Set exercise:
Quote every line of the material below word for word, leaving out the pictures.

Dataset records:

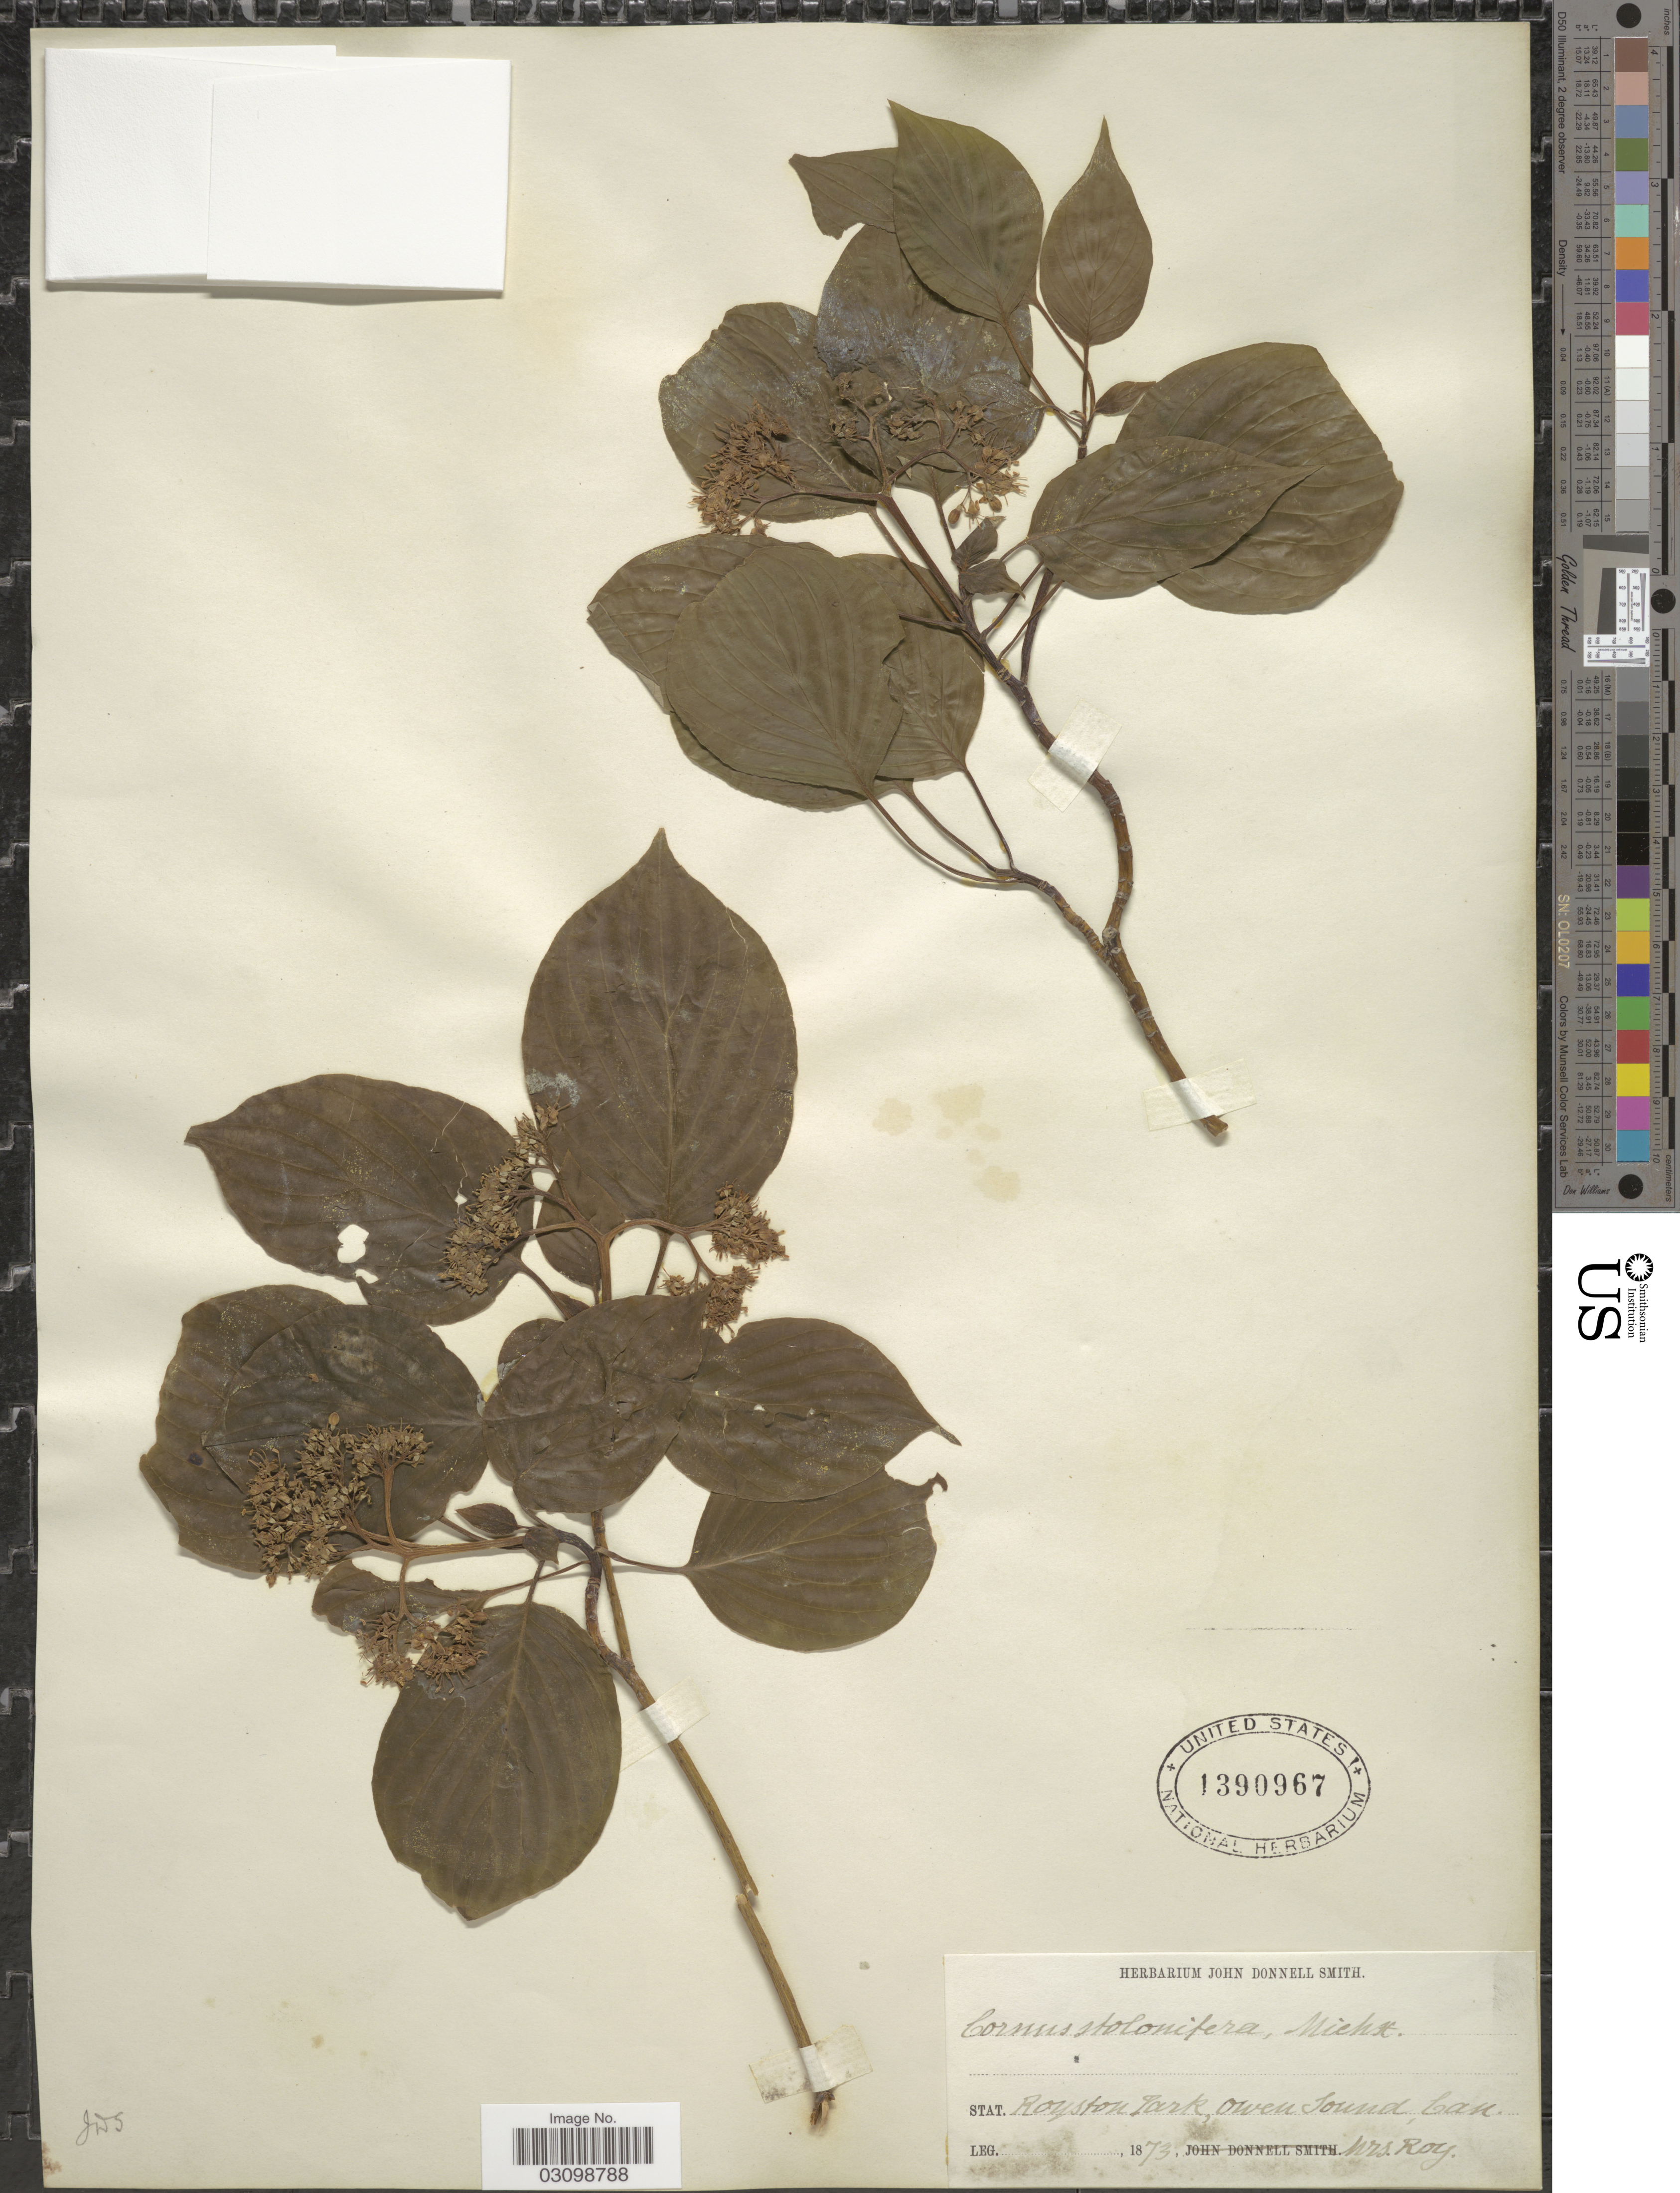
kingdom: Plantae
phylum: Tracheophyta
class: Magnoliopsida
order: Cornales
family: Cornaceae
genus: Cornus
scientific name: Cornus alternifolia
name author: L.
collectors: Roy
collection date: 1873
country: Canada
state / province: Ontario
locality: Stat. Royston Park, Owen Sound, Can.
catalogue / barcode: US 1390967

Answer to the exercise:
kingdom: Plantae
phylum: Tracheophyta
class: Magnoliopsida
order: Cornales
family: Cornaceae
genus: Cornus
scientific name: Cornus alternifolia
name author: L.
collectors: Roy
collection date: 1873
country: Canada
state / province: Ontario
locality: Stat. Royston Park, Owen Sound, Can.
catalogue / barcode: US 1390967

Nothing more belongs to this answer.